Steve,
To follow up on the previous message, it occurs to me that the current
RFCs may have gone in the wrong direction as far as avoiding definitions
ofthe various mandatory/allowable attributes in DNs, etc.
Although GTE is not yet a member of the NADF, we are considering
joining just to help understand all these issues and to try to evolve a
a common format, whether or not we ever become involved in providing
an X.500 directory service. But even if the PEM community were
to mandate the use of whatever the NADF comes up with on a worldwide
basis (and we surely couldn't), it will almost surely be too little, too late
for the current crop of PEM implementors and users.
In addition, as I understand it, there is so far very little attempt to
define a common worldwide directory schema. The various PTTs will
almost surely define whatever they like to fit their particular view
of their customer's needs, and the various private organizations
(some of which will undoubtedly be much more oriented towards
distributed computing and DCE-like concepts than traditional POTS
and X.400 telecommunications) may define their own views as well.
In the meantime, PEM has staked out an international role for itself that
is less ambitious but more immediately useful than the grand scheme of
a fully integrated global X.500 directory. PEM should properly be compatible
with X.500, (at least to the extent that we can determine what that means)
but it is not and should not be dependent upon it.
In particular, we absolutely cannot wait for a concensus to emerge as to
what style of Distinguished Names, what attributes, etc., can be used for
what purposes before we can start using PEM. And I would submit,
based on the last few days worth of email, that we are far from having a
universal understanding as to how to encode even relatively simple
constructs into a PEM certificate.
I would therefore suggest that we either:
1. Role back some of the changes to RFC 1422 to their previous
contents, and try to define a common set of DN attributes, numbers
of allowable subattributes such as OUs, etc., or,
2. Begin writing yet another RFC that would serve as a stable
implementor's agreement as to what attributes must be supported,
what are recommended, and how to display attributes that
one implementation may support but another may not.

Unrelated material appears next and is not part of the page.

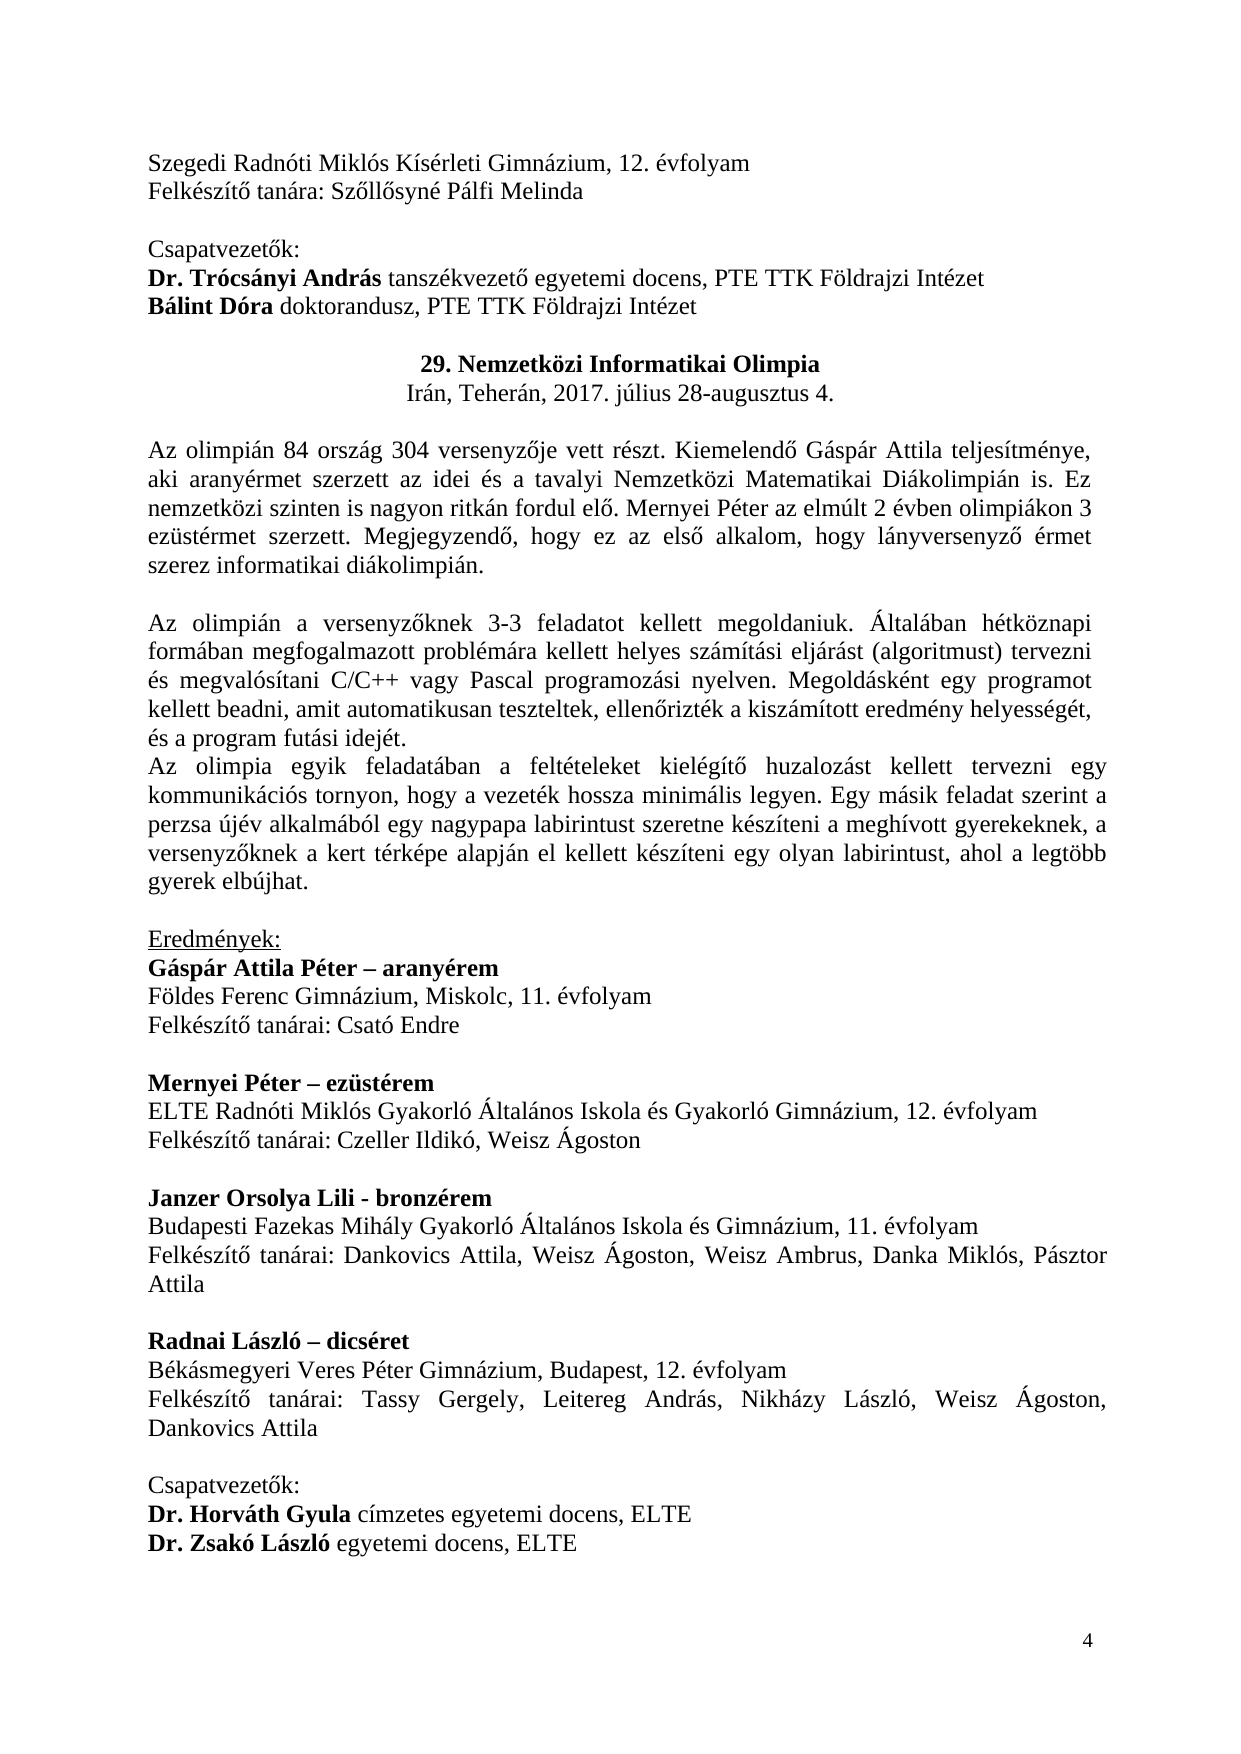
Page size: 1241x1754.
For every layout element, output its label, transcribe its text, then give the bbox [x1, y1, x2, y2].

I hate to make the existing code become the standard, but maybe
we are at that point. Hence my various questions as to what the
different implementations support, or at least think they support.
If I put on my user's hat, I could care less about strict X.500 compatibility
right now, because the certificates we will be generating will only
last for a year, and it is fairly unlikely that we will have a distributed
X.500 database that is integrated with the rest of the world before then.
Compatibility with an as yet undefined national or global directory schema is
even less important, at least for the next year or so.
As far as I am concerned, I am more than willing to defer to your technical
judgment in these particular areas. I certainly don't have the time or the
desire to become a subject matter expert on these issues. In addition,
you seem to be at least reasonably sympathetic to what I am trying to
accomplish.
So I encourage you to go ahead and speak ex cathedra on these issues,
but please, do so from the standpoint of articulating here-and-now
engineering solutions to these problems and not just theoretical
concerns, as Pete Churchyard has suggested. I reserve the right to
argue, but ultimately I just want someone to make some decisions so
we can get on with the show.
To reiterate the problem, I think we need to:
1. Address the issue of incorporating some sort of a Disclaimer attribute
somewhere in the DN, where it will be bound to the user's public key
by the CA.
2. Address the issue of providing some sort of an employee number
qualification in the DN in the event that, over time, two individuals
have the same name within the same organization.
I suspect that there are issues of having named individuals as role
occupants and/or using titles to identity individuals who can pehaps
be presumed to be able to perform certain functions, although I am
somewhat uncomfortable about the "push" access control implications
of this and need to think some more about it. I don't want to try to
define what a "Manager" does, much less try to encode it within an
X.509 certificate, but I would like to know that whatever those privileges
are, this person has them.
Bob
P.S. Is there an overall plan as to when and how PEM should adopt
the 1993 version of X.500, once it becomes official?